What the Super App Should Do
The idea: one desktop app where you can chat, code, and browse — all with AI support, all under one roof. Codex will first be expanded with ‘agentic capabilities’ beyond pure coding. Then ChatGPT and Atlas will be folded in.
The mobile ChatGPT app stays separate for now.
Why Now?
You don’t need to be an analyst to see the reason: Anthropic.
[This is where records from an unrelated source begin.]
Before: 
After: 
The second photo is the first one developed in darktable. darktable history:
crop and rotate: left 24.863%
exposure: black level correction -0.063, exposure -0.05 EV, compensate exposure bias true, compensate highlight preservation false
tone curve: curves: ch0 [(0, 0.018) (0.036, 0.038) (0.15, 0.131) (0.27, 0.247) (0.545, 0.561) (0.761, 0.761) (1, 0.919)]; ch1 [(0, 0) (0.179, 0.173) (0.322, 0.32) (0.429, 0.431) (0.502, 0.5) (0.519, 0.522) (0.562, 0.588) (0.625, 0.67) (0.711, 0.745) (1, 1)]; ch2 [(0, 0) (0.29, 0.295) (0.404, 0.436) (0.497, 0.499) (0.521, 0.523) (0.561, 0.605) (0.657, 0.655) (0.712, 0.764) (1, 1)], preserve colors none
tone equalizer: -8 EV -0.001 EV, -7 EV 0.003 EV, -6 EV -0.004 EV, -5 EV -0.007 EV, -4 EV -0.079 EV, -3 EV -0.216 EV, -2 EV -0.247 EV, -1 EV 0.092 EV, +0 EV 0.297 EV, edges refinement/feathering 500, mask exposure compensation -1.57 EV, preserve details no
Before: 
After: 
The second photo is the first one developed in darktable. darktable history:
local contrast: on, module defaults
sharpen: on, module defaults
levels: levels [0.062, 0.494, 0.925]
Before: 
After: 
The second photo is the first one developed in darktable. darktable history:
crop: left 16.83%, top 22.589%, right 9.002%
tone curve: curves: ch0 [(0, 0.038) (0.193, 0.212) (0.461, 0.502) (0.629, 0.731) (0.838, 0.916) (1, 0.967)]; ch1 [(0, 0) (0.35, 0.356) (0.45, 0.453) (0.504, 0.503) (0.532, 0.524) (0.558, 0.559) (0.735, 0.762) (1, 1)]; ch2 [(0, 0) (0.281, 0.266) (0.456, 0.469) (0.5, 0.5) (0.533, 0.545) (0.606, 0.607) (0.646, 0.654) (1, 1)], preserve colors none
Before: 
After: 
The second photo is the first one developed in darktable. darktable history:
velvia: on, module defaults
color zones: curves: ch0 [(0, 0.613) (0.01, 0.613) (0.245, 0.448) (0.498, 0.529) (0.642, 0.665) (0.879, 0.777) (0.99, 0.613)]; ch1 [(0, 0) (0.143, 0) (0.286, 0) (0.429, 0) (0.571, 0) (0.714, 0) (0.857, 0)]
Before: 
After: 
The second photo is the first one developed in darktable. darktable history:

Claude has built an increasingly cohesive ecosystem with its desktop app, Cowork, and Claude Code. Google is doing the same with Gemini in Chrome and Workspace. OpenAI, meanwhile, has a patchwork.
Greg Brockman, OpenAI’s President, is reportedly helping with the execution. No timeline has been given — but the urgency is obvious.
What This Means
The trend in the AI market is clearly heading toward platforms. No single feature, no single model decides the race anymore — it’s the whole package. Whoever integrates chat, code, browser, and agents best wins the users.
OpenAI is reacting to a reality that Anthropic and Google understood a while ago: the best model alone isn’t enough. You need the best product.